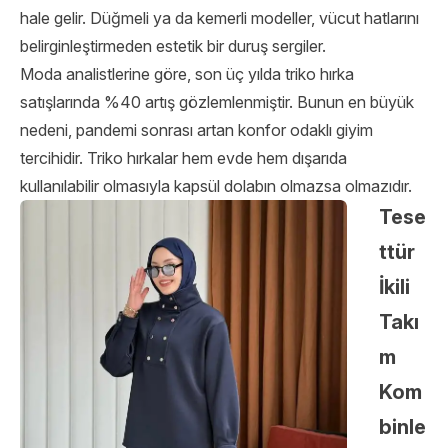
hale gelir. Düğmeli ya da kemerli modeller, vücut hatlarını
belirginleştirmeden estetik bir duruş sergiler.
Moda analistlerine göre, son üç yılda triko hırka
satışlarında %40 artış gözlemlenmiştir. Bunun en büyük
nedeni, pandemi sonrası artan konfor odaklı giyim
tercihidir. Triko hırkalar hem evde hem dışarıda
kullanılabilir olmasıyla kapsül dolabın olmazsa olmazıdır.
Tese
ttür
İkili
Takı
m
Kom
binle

...

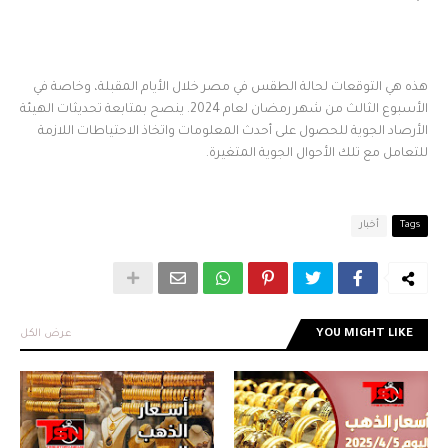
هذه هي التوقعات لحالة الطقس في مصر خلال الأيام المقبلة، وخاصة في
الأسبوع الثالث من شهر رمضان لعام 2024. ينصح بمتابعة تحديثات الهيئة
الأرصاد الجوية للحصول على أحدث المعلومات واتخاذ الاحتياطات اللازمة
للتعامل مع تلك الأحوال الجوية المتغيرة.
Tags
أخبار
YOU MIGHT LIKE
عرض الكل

Activity: Your answer must be a single number: the count of lines above that contain the string "الجوية".

Exercise solution: 2